■ What the task asks
Among the records below, find the line with "text_box [855, 456, 1125, 753]" and the line with "Document page, 2001x1125 pixels.". Set down both and every line between, exactly and with no pictures, but nothing else.

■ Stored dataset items
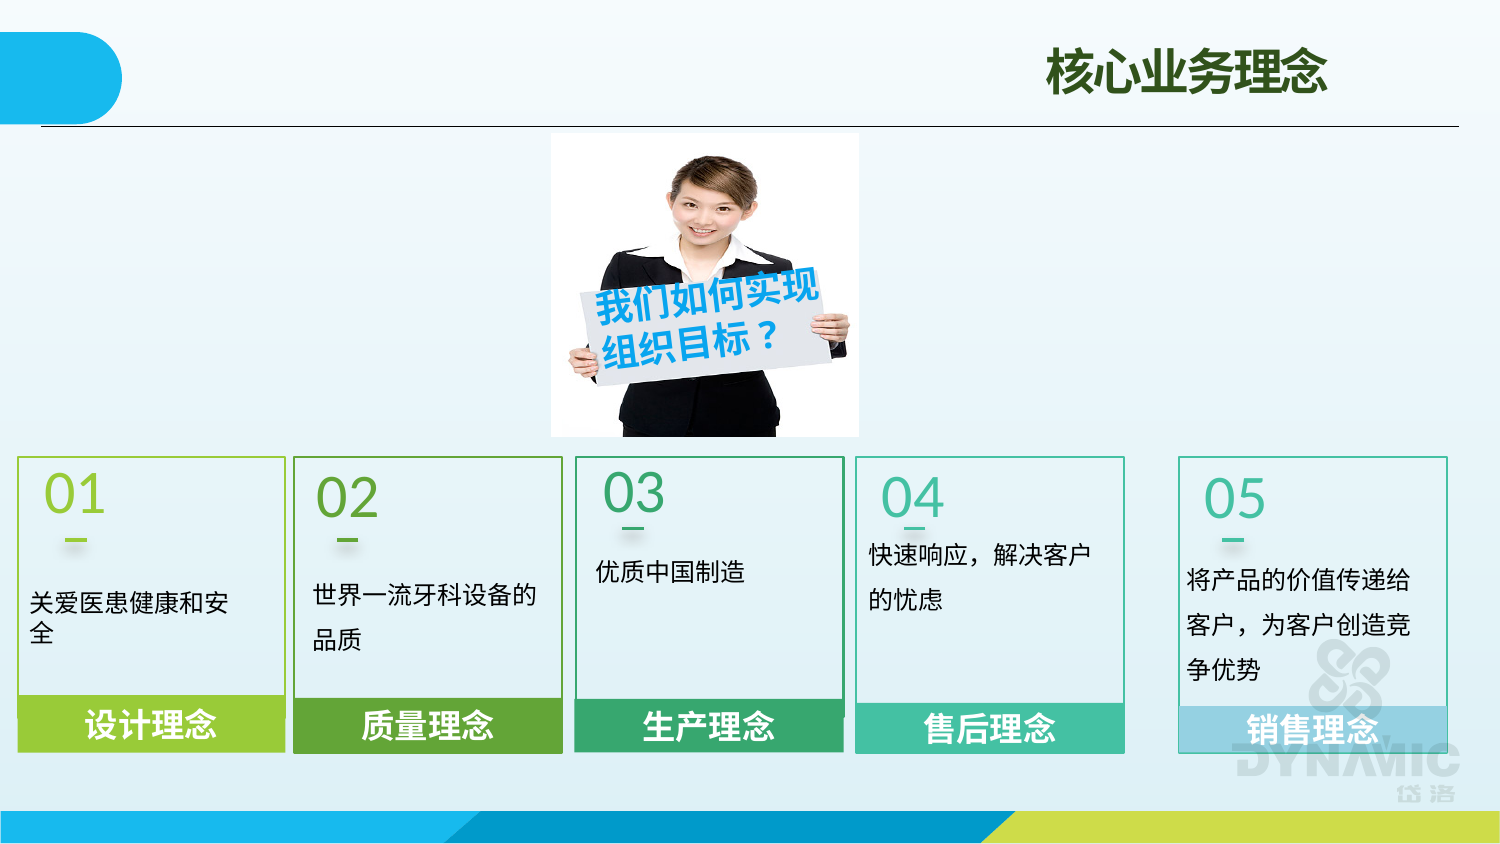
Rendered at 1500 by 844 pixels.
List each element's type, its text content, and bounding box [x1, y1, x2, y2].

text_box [17, 456, 286, 753]
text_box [293, 456, 563, 753]
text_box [1178, 456, 1448, 753]
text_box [855, 456, 1125, 753]
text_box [574, 456, 844, 753]
title 核心业务理念 [1030, 32, 1471, 149]
picture [1210, 610, 1490, 821]
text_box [550, 143, 859, 437]
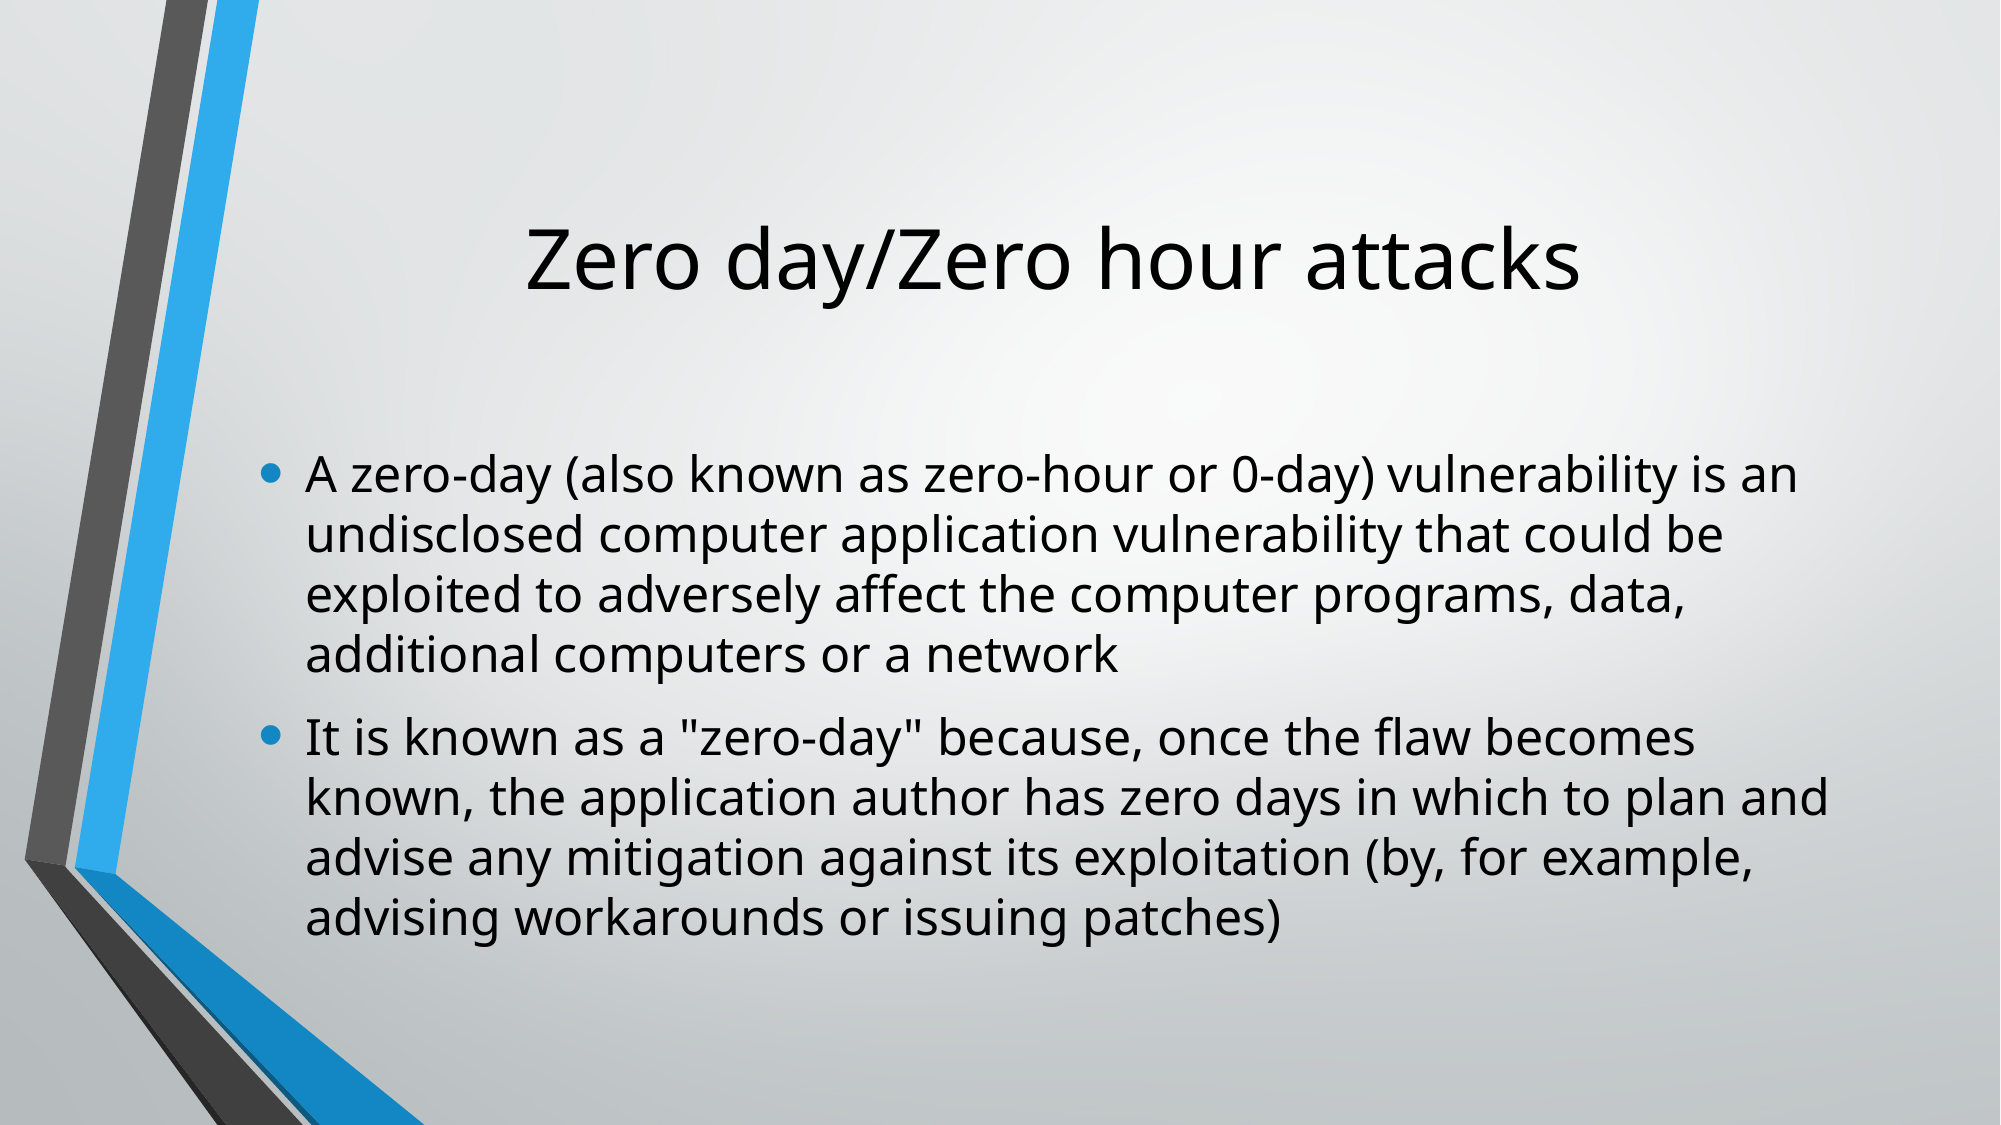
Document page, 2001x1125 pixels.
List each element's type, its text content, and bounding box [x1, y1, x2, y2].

list A zero-day (also known as zero-hour or 0-day) vulnerability is an undisclosed computer application vulnerability that could be exploited to adversely affect the computer programs, data, additional computers or a network It is known as a "zero-day" because, once the flaw becomes known, the application author has zero days in which to plan and advise any mitigation against its exploitation (by, for example, advising workarounds or issuing patches) [243, 437, 1887, 950]
title Zero day/Zero hour attacks [243, 112, 1887, 400]
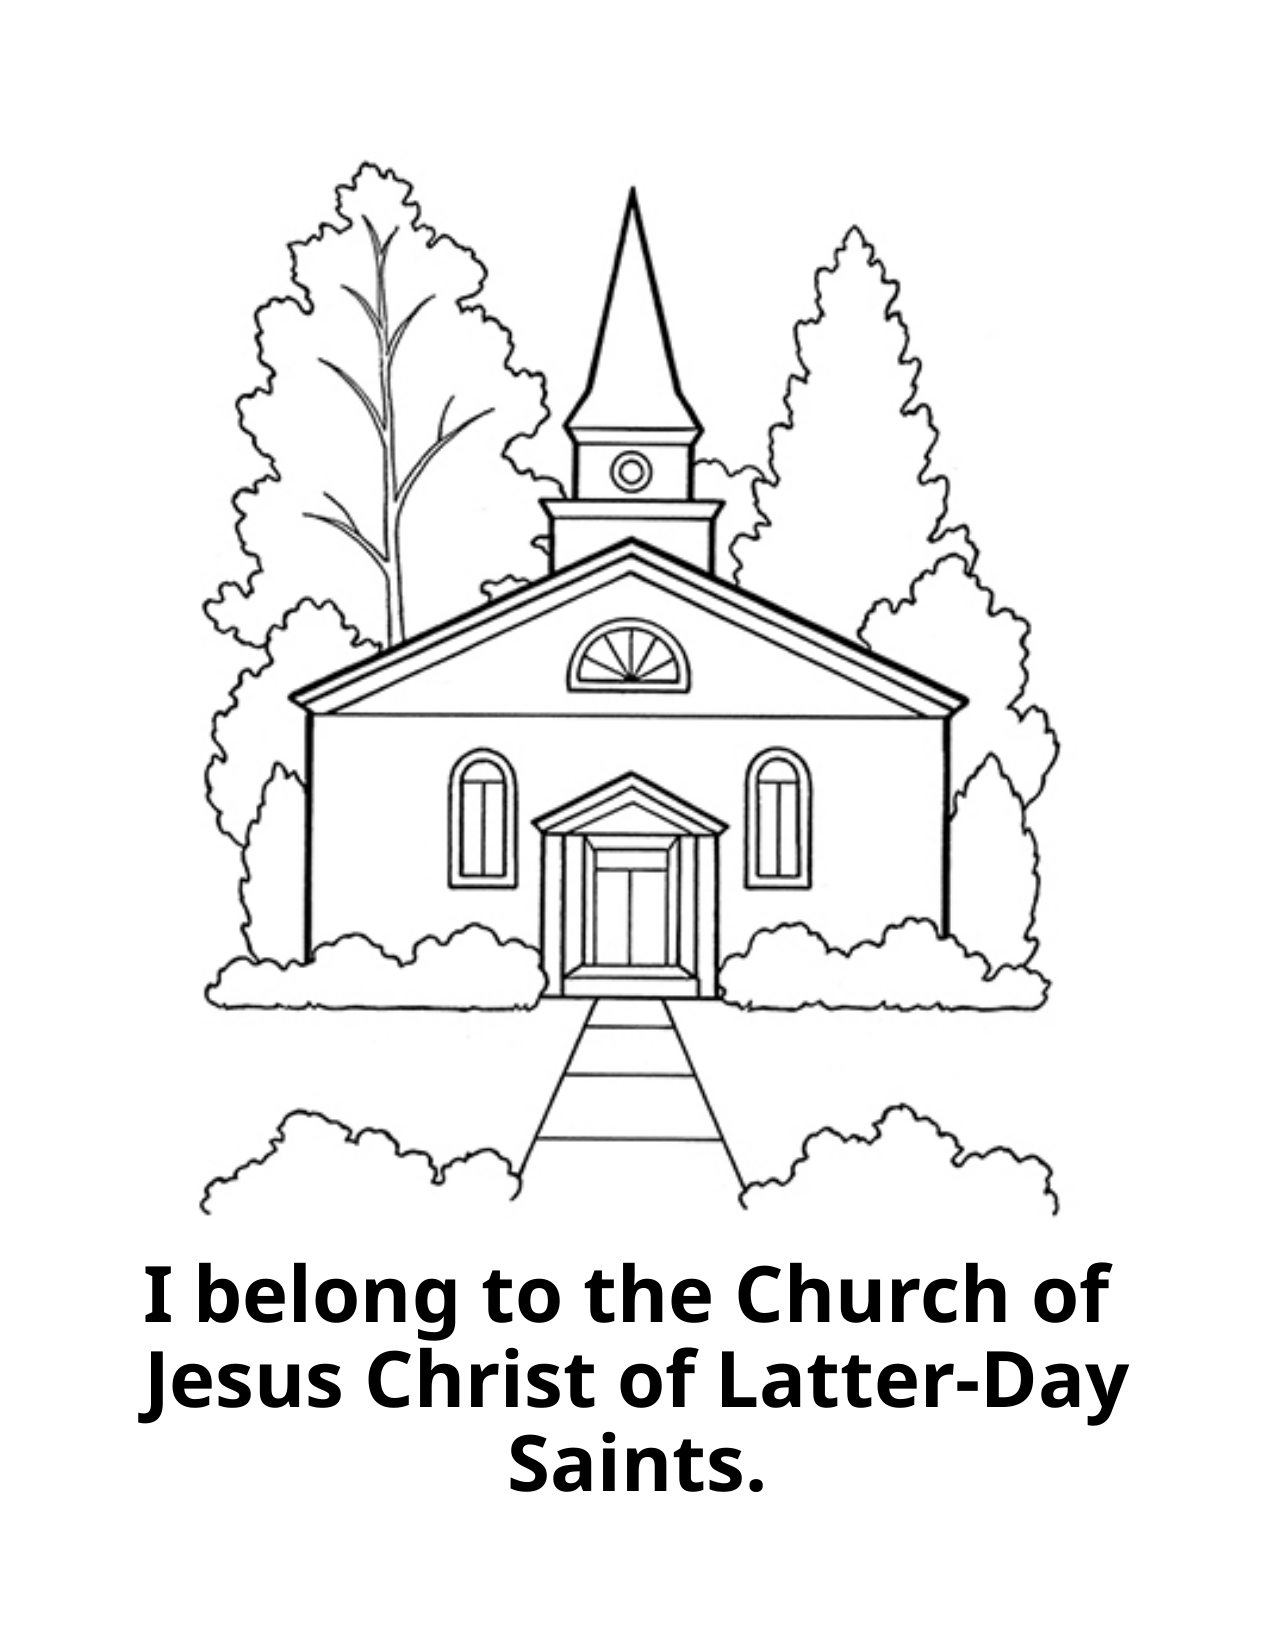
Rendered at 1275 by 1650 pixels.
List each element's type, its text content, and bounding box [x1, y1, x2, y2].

title I belong to the Church of Jesus Christ of Latter-Day Saints. [0, 1222, 1275, 1542]
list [105, 0, 1170, 1418]
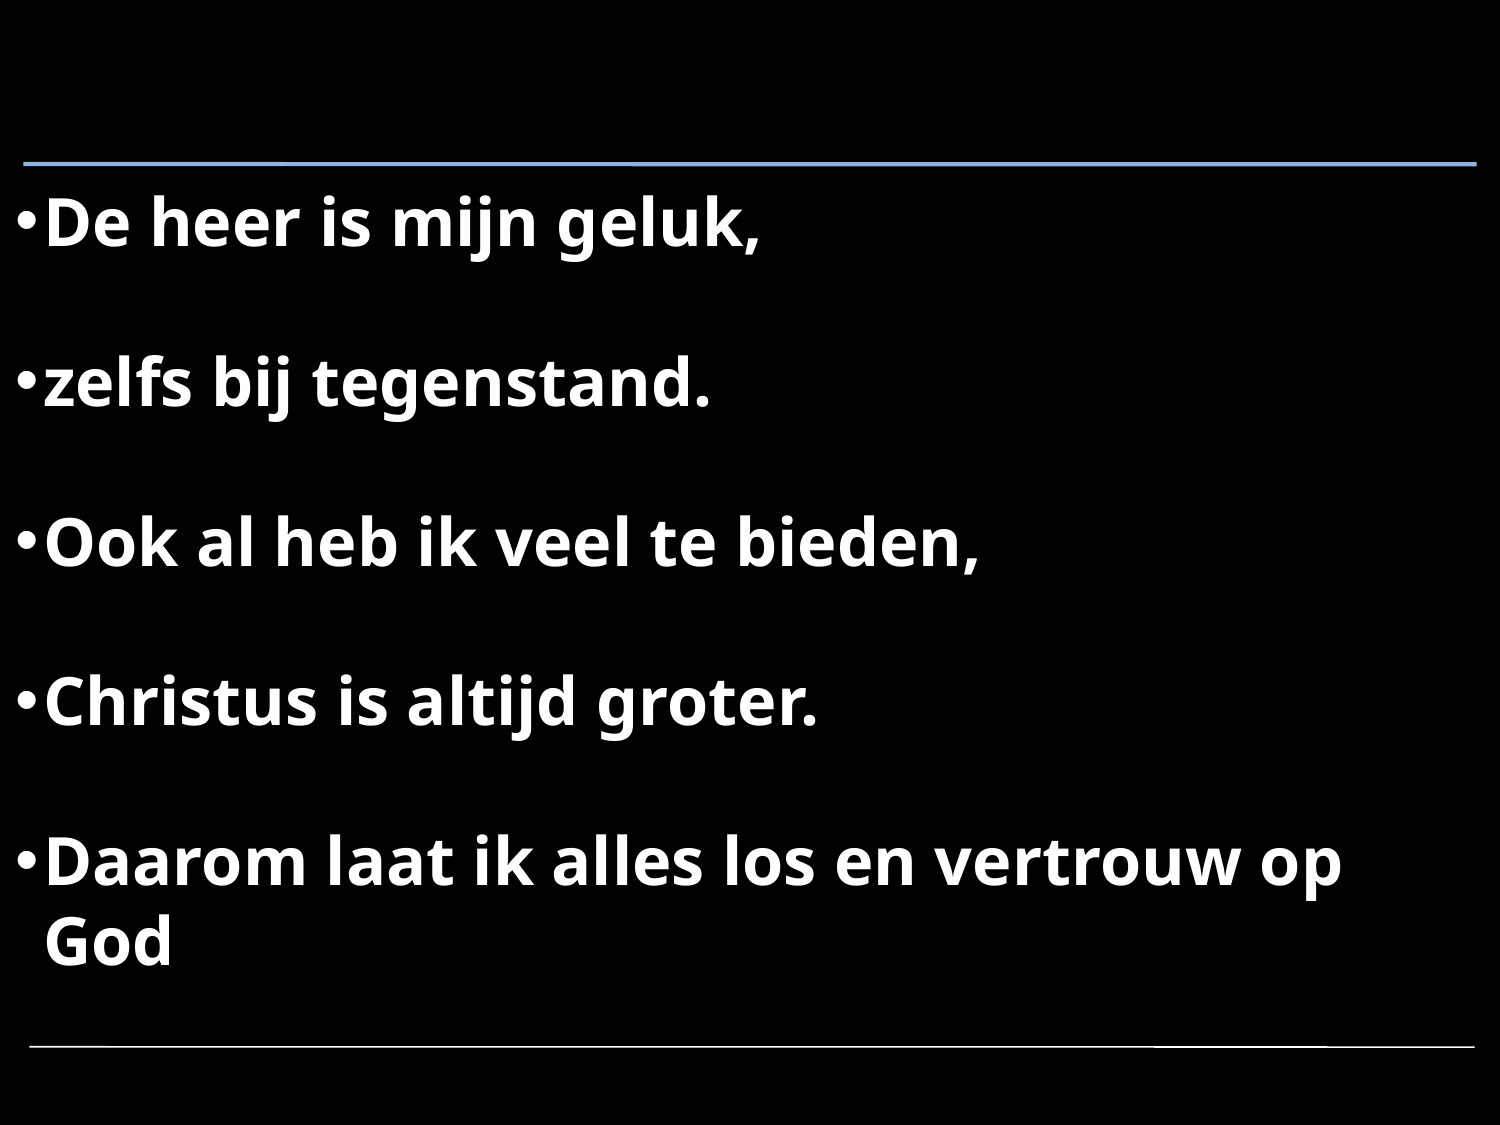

■ Result
text_box [855, 456, 1125, 753]
text_box [574, 456, 844, 753]
title 核心业务理念 [1030, 32, 1471, 149]
picture [1210, 610, 1490, 821]
text_box [550, 143, 859, 437]
Document page, 2001x1125 pixels.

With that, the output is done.